**DOCUMENT SECTION:**
5 Automated soldering, such as wave soldering, usually causes less exposure than manual soldering. However, manual soldering is essential in the domestic electrical equipment repair sector, and elsewhere during the rework of components.
6 Measurements were made of exposures to total resin acids during the repair of domestic electrical equipment (mainly radio, TV, hi-fi and video equipment) in four premises. The main activity at these premises was retail sales, the repair activities forming the minor activity. Three of the premises were relatively large and well ventilated whereas the fourth was small with a low ceiling, small windows and poor natural ventilation. Repair work done in all four premises was of a similar nature and duration.
7 A survey of work carried out at these four sites revealed that soldering took place for less than one hour per week, and often for less than half an hour per week. The maximum time for any particular job varied, but was rarely more than four minutes and often no more than two minutes.

**ASSIGNMENT 1:** In the text on soldering exposure, why does manual soldering still matter even though automated methods such as wave soldering usually cause less exposure? Answer in one to three sentences.
**ASSIGNMENT 2:** Write what follows in the text on soldering exposure, picking up after its last sentence.

**SUPPLIED DATA:**

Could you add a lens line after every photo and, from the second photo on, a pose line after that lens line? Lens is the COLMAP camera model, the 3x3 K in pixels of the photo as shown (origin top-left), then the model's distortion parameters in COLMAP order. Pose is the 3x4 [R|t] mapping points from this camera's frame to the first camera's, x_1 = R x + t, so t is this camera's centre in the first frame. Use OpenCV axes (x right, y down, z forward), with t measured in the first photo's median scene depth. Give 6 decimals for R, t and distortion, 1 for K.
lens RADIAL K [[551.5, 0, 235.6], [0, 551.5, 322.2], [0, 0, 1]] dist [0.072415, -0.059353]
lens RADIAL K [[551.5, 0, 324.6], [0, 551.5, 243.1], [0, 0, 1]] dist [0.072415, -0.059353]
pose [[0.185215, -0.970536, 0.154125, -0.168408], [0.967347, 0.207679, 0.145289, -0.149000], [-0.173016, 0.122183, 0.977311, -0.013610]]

...

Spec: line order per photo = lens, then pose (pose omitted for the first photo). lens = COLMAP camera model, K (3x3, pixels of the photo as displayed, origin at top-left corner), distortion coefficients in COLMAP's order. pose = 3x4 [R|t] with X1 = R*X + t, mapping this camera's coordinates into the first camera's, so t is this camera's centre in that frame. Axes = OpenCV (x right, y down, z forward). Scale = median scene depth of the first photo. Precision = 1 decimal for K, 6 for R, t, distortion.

**RESULT 1:** Manual soldering is essential in the domestic electrical equipment repair sector. It is also needed elsewhere whenever components are reworked.

**RESULT 2:**
8 Sampling was done in accordance with Resin acids in rosin (colophony) solder flux fume: laboratory method using gas chromatography MDHS 83. Because soldering in these premises was intermittent and of short duration, this amounted to no more than two minutes of the 15 minute sample time.
9 At the first three well-ventilated premises, personal exposures and background concentrations were below the limits of detection. However at the final poorly ventilated site one personal exposure (0.713 mg/ m3) well exceeded the STEL of 0.15mg/m3.
10 Preliminary work for this study measured the personal exposures of repair engineers while they soldered constantly for 15 minutes or more with no local exhaust ventilation (LEV) in use. There was an almost 50 fold difference in exposure between the highest and lowest readings. Observation of the operators while they were soldering suggests that the largest single factor influencing exposure is the position of the operator's breathing zone relative to the plume of solder fume. The operators with the highest measured exposure tended to work with their faces directly above the soldering job, while those with the lowest exposure tended to sit slightly back from the soldering job.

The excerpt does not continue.